Pictoline puso el ejemplo. Primero creó una necesidad y después la explotó. Decidió ser el que ignorara a los clientes. El que no tocara a su puerta. El que no llevara presentaciones con un menú de alternativas comerciales. El que esperara a que las miradas curiosas se convirtieran en deseo y a que ese deseo se convirtiera en inversión. Ahí el arte le ganó al negocio. O mejor entendido, el arte convenció al negocio de que el nivel de ambición por tenerlo es directamente proporcional al precio que un cliente estará dispuesto a pagar. Los anunciantes llegaron por decisión propia. El proceso se invirtió. Para estar en Pictoline compraron un boleto que costó miles de dólares. Y ese boleto tiene códigos de conducta. El tamaño del logo, el número de publicaciones, el respeto al manual de identidad.

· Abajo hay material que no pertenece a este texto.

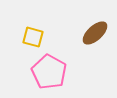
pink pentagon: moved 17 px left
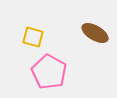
brown ellipse: rotated 72 degrees clockwise
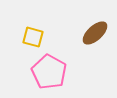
brown ellipse: rotated 72 degrees counterclockwise
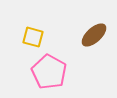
brown ellipse: moved 1 px left, 2 px down
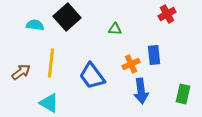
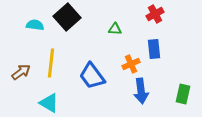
red cross: moved 12 px left
blue rectangle: moved 6 px up
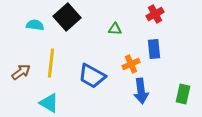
blue trapezoid: rotated 24 degrees counterclockwise
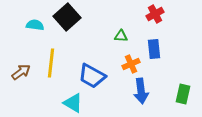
green triangle: moved 6 px right, 7 px down
cyan triangle: moved 24 px right
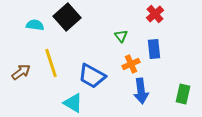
red cross: rotated 12 degrees counterclockwise
green triangle: rotated 48 degrees clockwise
yellow line: rotated 24 degrees counterclockwise
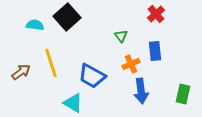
red cross: moved 1 px right
blue rectangle: moved 1 px right, 2 px down
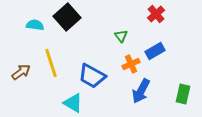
blue rectangle: rotated 66 degrees clockwise
blue arrow: rotated 35 degrees clockwise
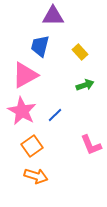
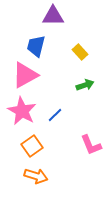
blue trapezoid: moved 4 px left
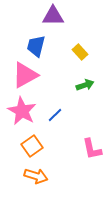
pink L-shape: moved 1 px right, 4 px down; rotated 10 degrees clockwise
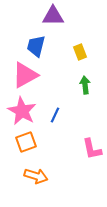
yellow rectangle: rotated 21 degrees clockwise
green arrow: rotated 78 degrees counterclockwise
blue line: rotated 21 degrees counterclockwise
orange square: moved 6 px left, 4 px up; rotated 15 degrees clockwise
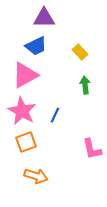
purple triangle: moved 9 px left, 2 px down
blue trapezoid: rotated 130 degrees counterclockwise
yellow rectangle: rotated 21 degrees counterclockwise
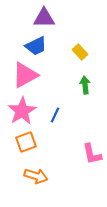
pink star: rotated 12 degrees clockwise
pink L-shape: moved 5 px down
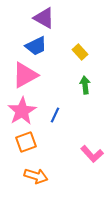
purple triangle: rotated 30 degrees clockwise
pink L-shape: rotated 30 degrees counterclockwise
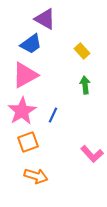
purple triangle: moved 1 px right, 1 px down
blue trapezoid: moved 5 px left, 2 px up; rotated 10 degrees counterclockwise
yellow rectangle: moved 2 px right, 1 px up
blue line: moved 2 px left
orange square: moved 2 px right
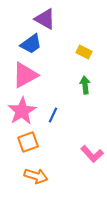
yellow rectangle: moved 2 px right, 1 px down; rotated 21 degrees counterclockwise
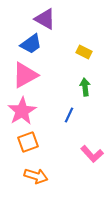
green arrow: moved 2 px down
blue line: moved 16 px right
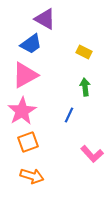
orange arrow: moved 4 px left
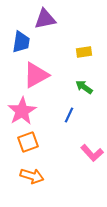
purple triangle: rotated 40 degrees counterclockwise
blue trapezoid: moved 10 px left, 2 px up; rotated 45 degrees counterclockwise
yellow rectangle: rotated 35 degrees counterclockwise
pink triangle: moved 11 px right
green arrow: moved 1 px left; rotated 48 degrees counterclockwise
pink L-shape: moved 1 px up
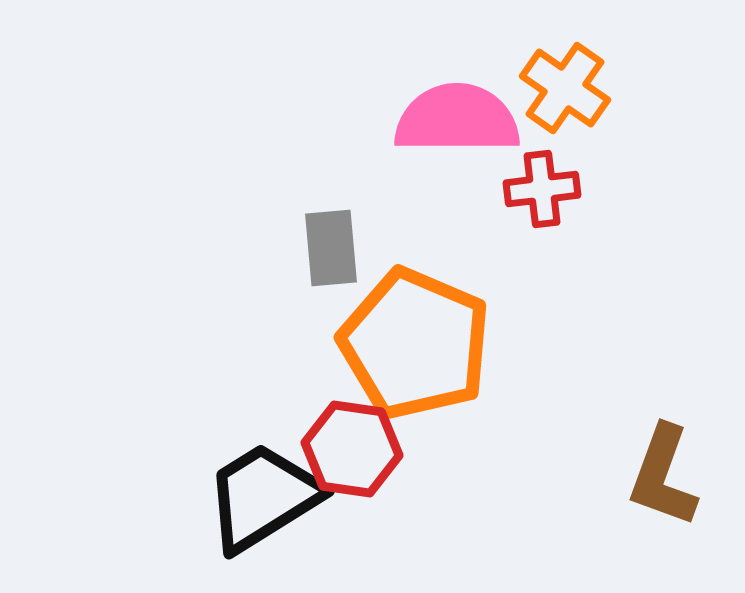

Los beneficios de ser la más cotizada de la fiesta en medio de la urgencia evidente del resto.
Si las reglas no te gustan, cámbialas. Dicho en palabras de Einstein, si buscas resultados distintos, no hagas siempre lo mismo. Las marcas invierten en Netflix sin saber los números exactos de la audiencia. Ni siquiera los productores reciben esa información. Y aún en la opacidad, por haber roto el esquema de manos dobladas de los medios, generan ingresos que derivan en un creciente interés de realizadores por seguir desarollando contenidos para la plataforma. Este boleto es aún mejor que el de Pictoline. Incluye la categoría del que sabe lo que ofrece a grado tal que no está dispuesto a dar explicaciones. El sueño del storyteller.

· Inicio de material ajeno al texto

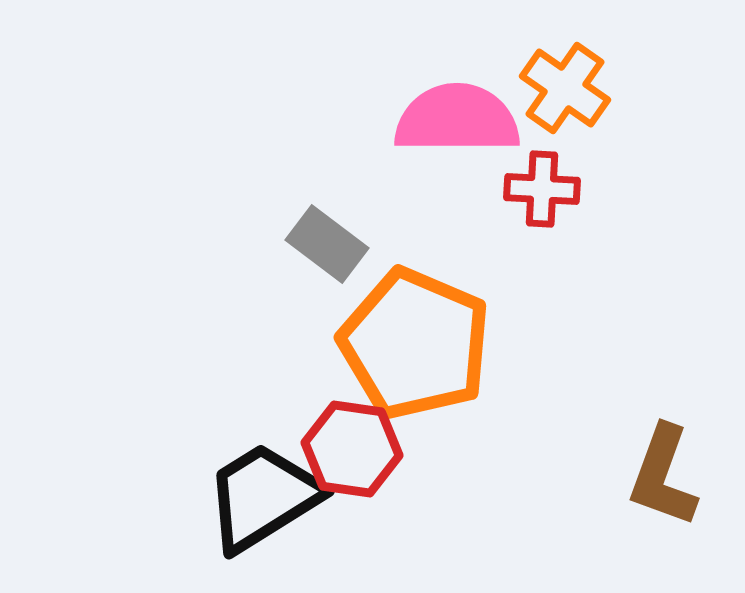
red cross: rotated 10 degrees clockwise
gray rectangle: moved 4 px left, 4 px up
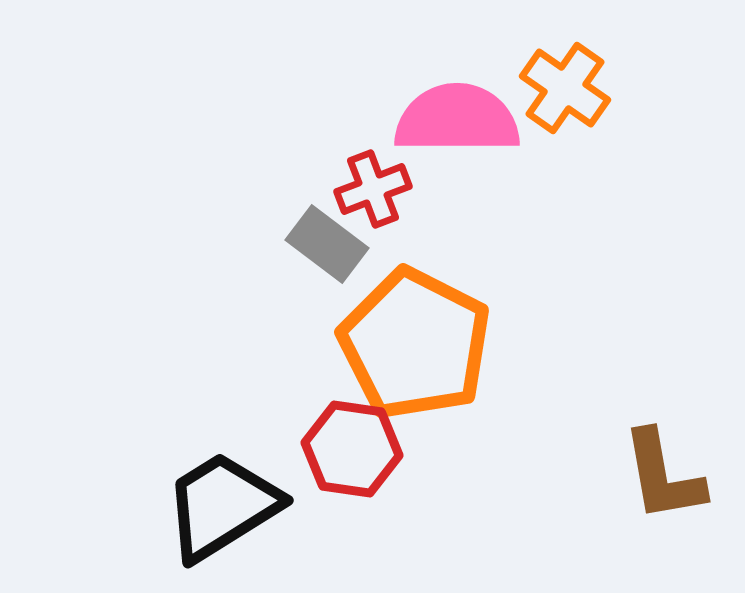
red cross: moved 169 px left; rotated 24 degrees counterclockwise
orange pentagon: rotated 4 degrees clockwise
brown L-shape: rotated 30 degrees counterclockwise
black trapezoid: moved 41 px left, 9 px down
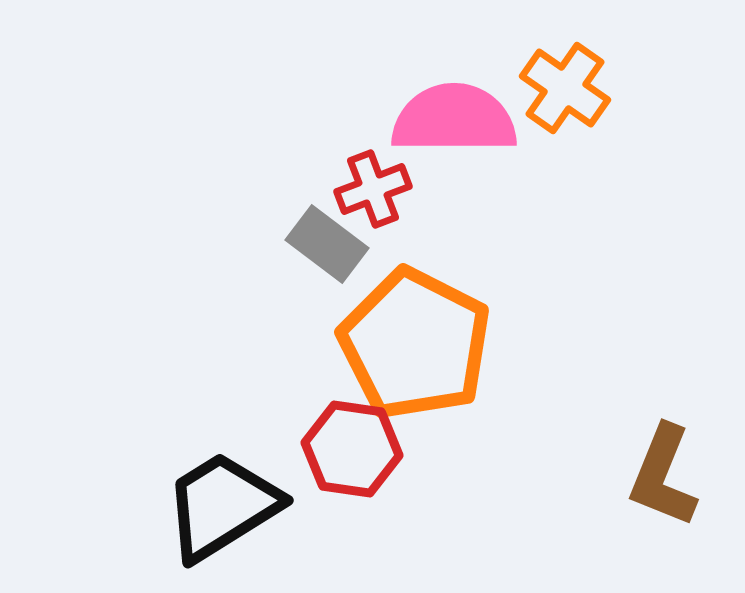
pink semicircle: moved 3 px left
brown L-shape: rotated 32 degrees clockwise
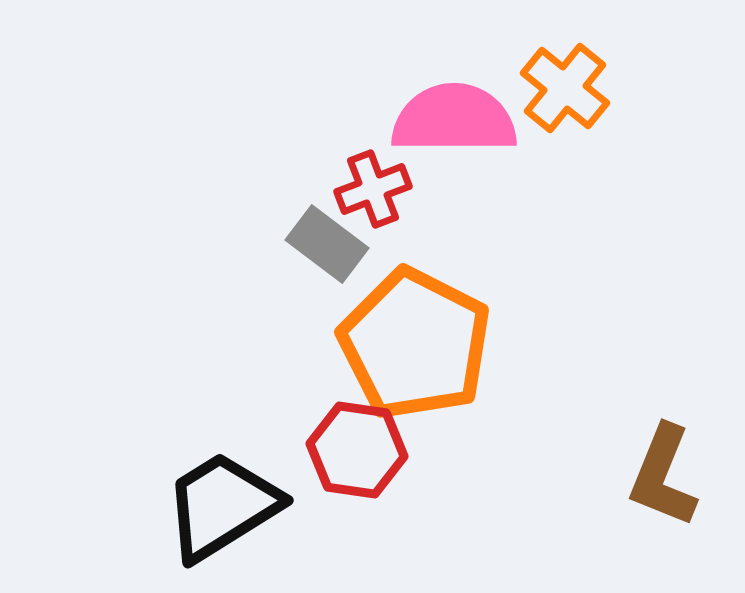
orange cross: rotated 4 degrees clockwise
red hexagon: moved 5 px right, 1 px down
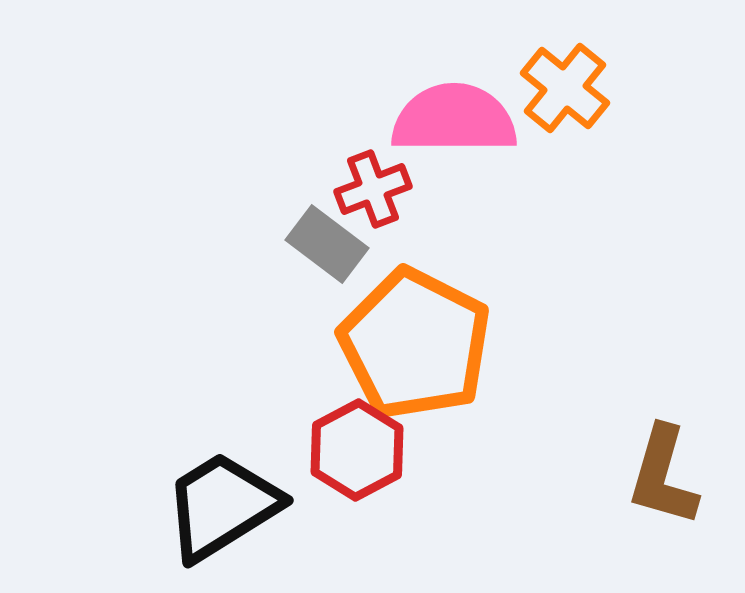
red hexagon: rotated 24 degrees clockwise
brown L-shape: rotated 6 degrees counterclockwise
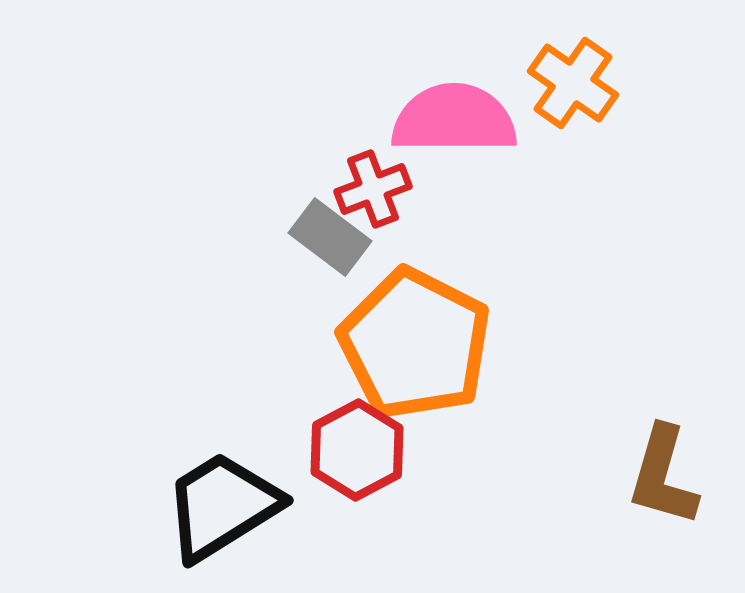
orange cross: moved 8 px right, 5 px up; rotated 4 degrees counterclockwise
gray rectangle: moved 3 px right, 7 px up
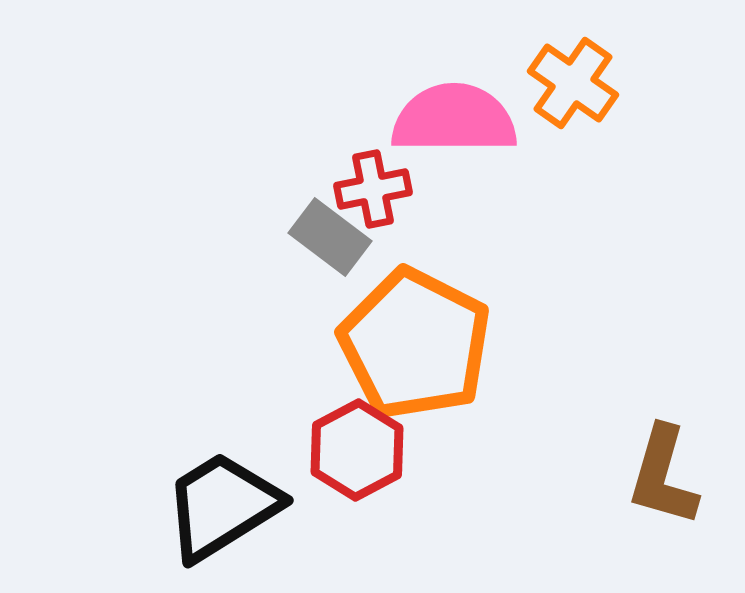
red cross: rotated 10 degrees clockwise
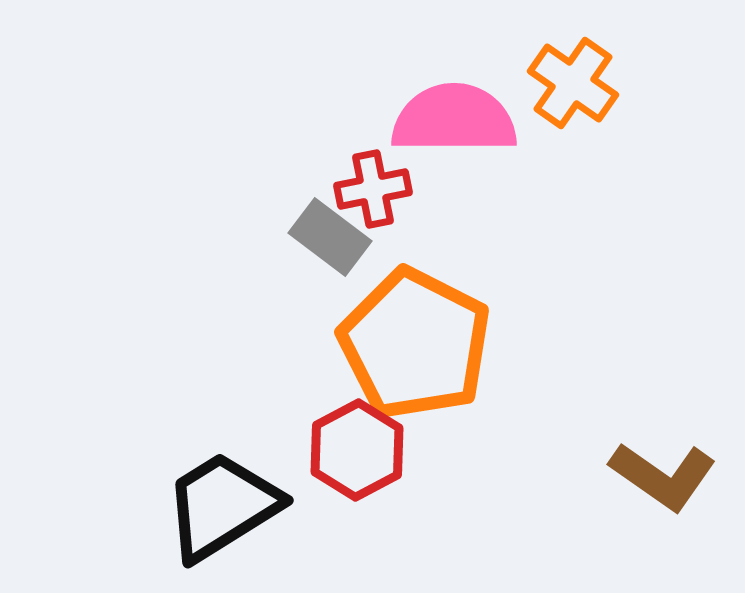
brown L-shape: rotated 71 degrees counterclockwise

Insiste mi psicóloga en que las relaciones terminan como empiezan. Que las primeras condiciones establecidas son también las del futuro. Que cambiar sobre la marcha siempre será más difícil. Y estoy convencido que aún más en el ámbito creativo. Si estás empezando un proyecto, no pretendas olvidar que lo creaste para tener un negocio. Necesitas que lo sea para seguirlo haciendo. Alíate con gente que sepa vender. Escúchala, contrátala, asóciate con ella. Pero hagas lo que hagas, garantiza que esa persona respetará las medidas de seguridad para tu obra. Que sabrá que protegerla es una mejor inversión que ponerla al alcance de cualquiera que quiera tocarla. Que será un perro guardián más que un proxeneta. Es posible crear por años con la libertad del que nace, solo necesitas recordar que proteger tu arte es el mejor negocio posible. Eso y que el mercenario también lo comprenda.
Nota del autor:
Piensa siempre en tu libertad. Si no te gusta la torre que has construido, entonces tírala y vuelve a empezar. O aprende a convivir con ella mientras preparas tu siguiente paso. Si ya estás atrapado en un proyecto, comienza el siguiente. Ahora sí, con las reglas, los objetivos y las jerarquías claras.
Contador: 60 de 60. Y sigo siendo libre, tanto que de repente me digo que debería haber un anunciante. O al menos un publisher que quisiera publicar mis textos. El problema es que muchos piensan que soy periodista deportivo. O lo que es lo mismo, que me paso la vida viendo a José Ramón.